SECURITIES AND EXCHANGE COMMISSION

Washington, D.C. 20549

 

 

 

FORM 8-K

 

 

CURRENT REPORT

Pursuant to Section 13 or 15(d) of the

Securities Exchange Act of 1934

 

Date of Report (Date of earliest event reported):  January 7, 2021

 

WPX Energy, Inc.

(Exact name of registrant as specified in its charter)

 

Delaware   1-35322   45-1836028
(State or other jurisdiction   (Commission File No.)   (IRS Employer Identification No.)
of incorporation)        

 

3500 One Williams Center
Tulsa, Oklahoma 74172-0172
(Address of principal executive office) (Zip Code)

 

Registrant’s telephone number, including area code:  855-979-2012

 

Not Applicable

(Former names or former address, if changed since last report)

 

Check the appropriate box below if the Form 8-K filing is intended to simultaneously satisfy the filing obligation of the registrant under any of the following provisions:

 

¨  Written communications pursuant to Rule 425 under the Securities Act (17 CFR 230.425)

 

¨  Soliciting material pursuant to Rule 14a-12 under the Exchange Act (17 CFR 240.14a-12)

 

¨  Pre-commencement communications pursuant to Rule 14d-2(b) under the Exchange Act (17 CFR 240.14d-2(b))

 

¨  Pre-commencement communications pursuant to Rule 13e-4(c) under the Exchange Act (17 CFR 240.13e-4(c))
====
● WHAT IS ASKED:
1) List every rule number cited in the checkbox provisions of the Form 8-K cover page.
2) Echo the Form 8-K cover page from "Date of Report" up to and including "of incorporation)".
The rows have no connection to the Form 8-K cover page.

[Items stored in a collection]
====
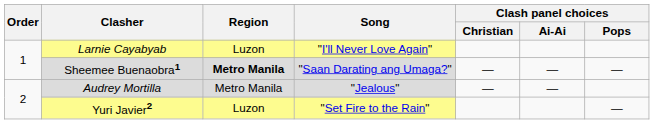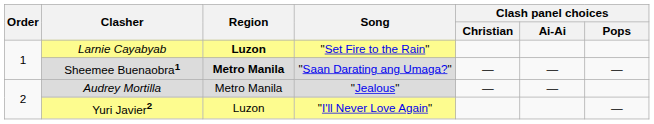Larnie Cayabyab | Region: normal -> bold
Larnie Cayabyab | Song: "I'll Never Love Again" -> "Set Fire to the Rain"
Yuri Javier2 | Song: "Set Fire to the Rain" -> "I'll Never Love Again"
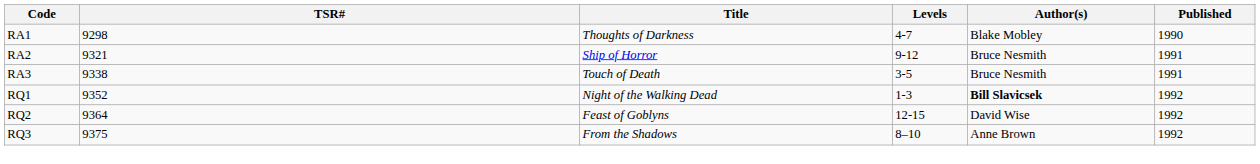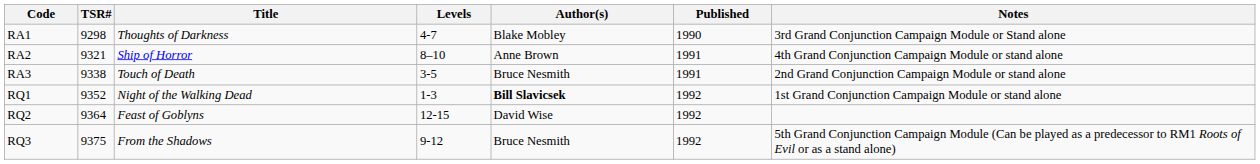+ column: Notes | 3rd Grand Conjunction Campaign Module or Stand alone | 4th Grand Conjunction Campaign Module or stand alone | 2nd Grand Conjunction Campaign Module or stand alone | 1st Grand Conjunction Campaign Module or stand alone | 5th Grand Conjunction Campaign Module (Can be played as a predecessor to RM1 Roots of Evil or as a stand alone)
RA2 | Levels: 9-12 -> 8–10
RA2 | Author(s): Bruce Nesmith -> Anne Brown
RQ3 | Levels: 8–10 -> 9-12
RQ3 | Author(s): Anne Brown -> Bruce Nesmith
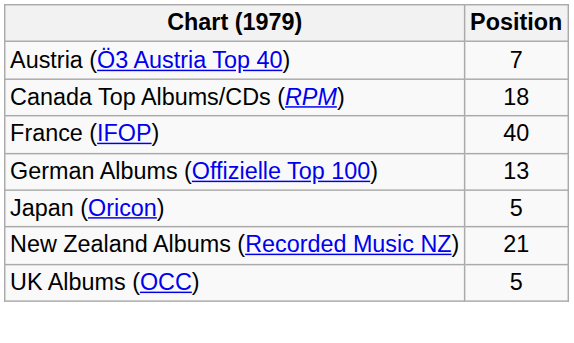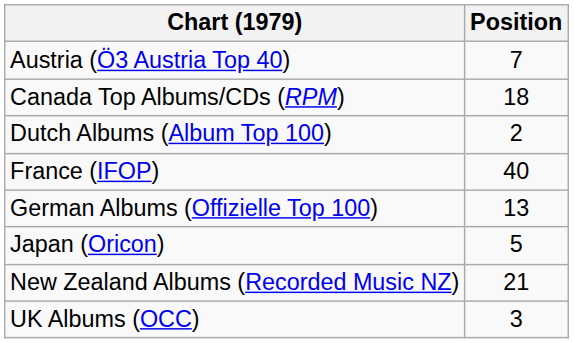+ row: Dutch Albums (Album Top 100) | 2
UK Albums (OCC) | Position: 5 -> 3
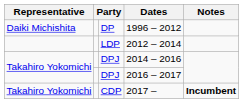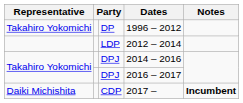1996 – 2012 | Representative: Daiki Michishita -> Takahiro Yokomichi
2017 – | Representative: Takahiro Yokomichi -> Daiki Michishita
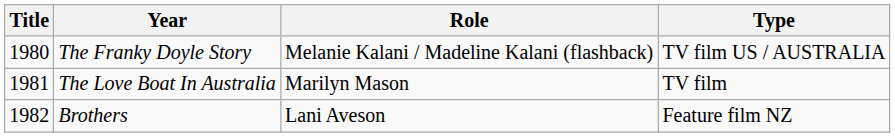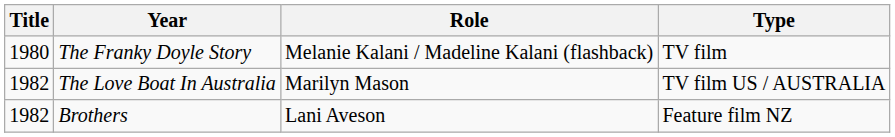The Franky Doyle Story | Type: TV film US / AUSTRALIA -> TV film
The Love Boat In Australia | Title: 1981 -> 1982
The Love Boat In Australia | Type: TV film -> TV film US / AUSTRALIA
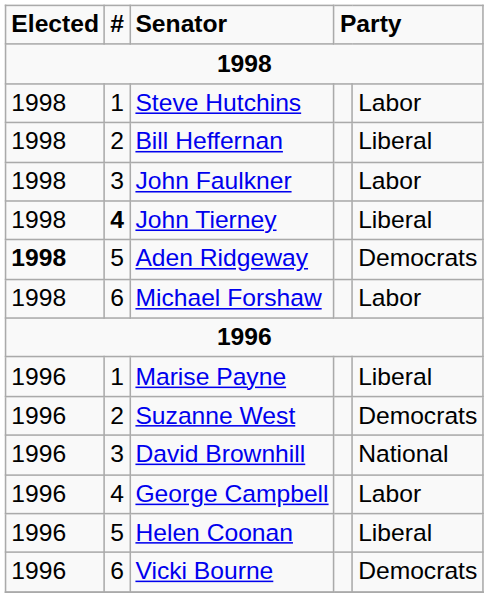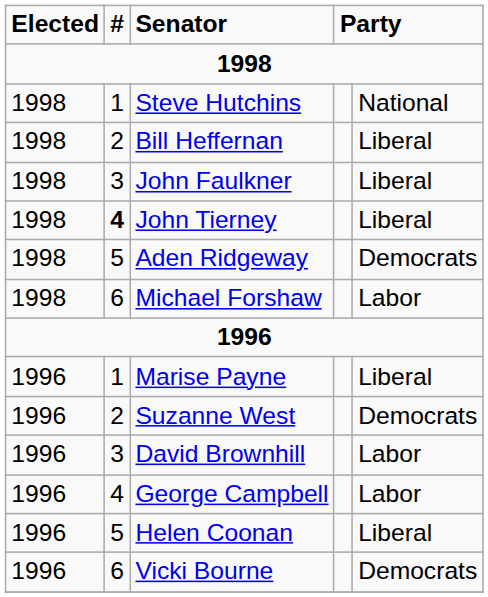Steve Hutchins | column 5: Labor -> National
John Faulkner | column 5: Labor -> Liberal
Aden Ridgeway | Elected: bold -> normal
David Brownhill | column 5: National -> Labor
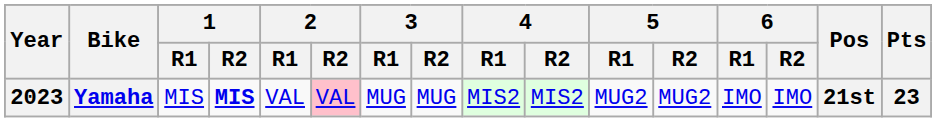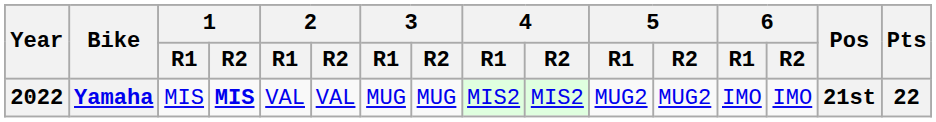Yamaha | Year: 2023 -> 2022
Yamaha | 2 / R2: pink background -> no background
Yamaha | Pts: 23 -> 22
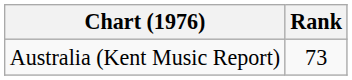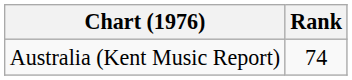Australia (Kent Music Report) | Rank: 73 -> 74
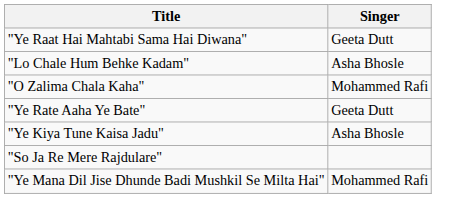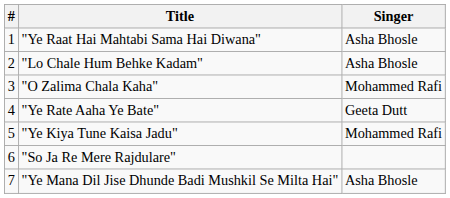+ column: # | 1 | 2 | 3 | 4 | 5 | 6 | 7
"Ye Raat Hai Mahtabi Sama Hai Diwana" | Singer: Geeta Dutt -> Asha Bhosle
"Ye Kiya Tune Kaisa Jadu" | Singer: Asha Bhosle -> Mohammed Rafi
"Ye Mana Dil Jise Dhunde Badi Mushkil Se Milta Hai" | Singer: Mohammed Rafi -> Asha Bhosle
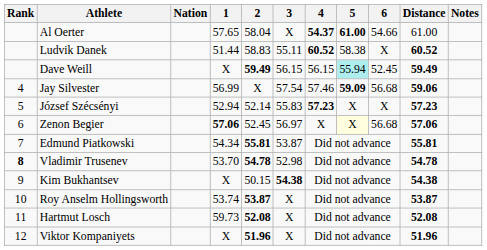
====
● EXERCISE SOLUTIONS:
1) Rule 425, Rule 14a-12, Rule 14d-2(b), Rule 13e-4(c)

2)
Date of Report (Date of earliest event reported):  January 7, 2021

 

WPX Energy, Inc.

(Exact name of registrant as specified in its charter)

 

Delaware   1-35322   45-1836028
(State or other jurisdiction   (Commission File No.)   (IRS Employer Identification No.)
of incorporation)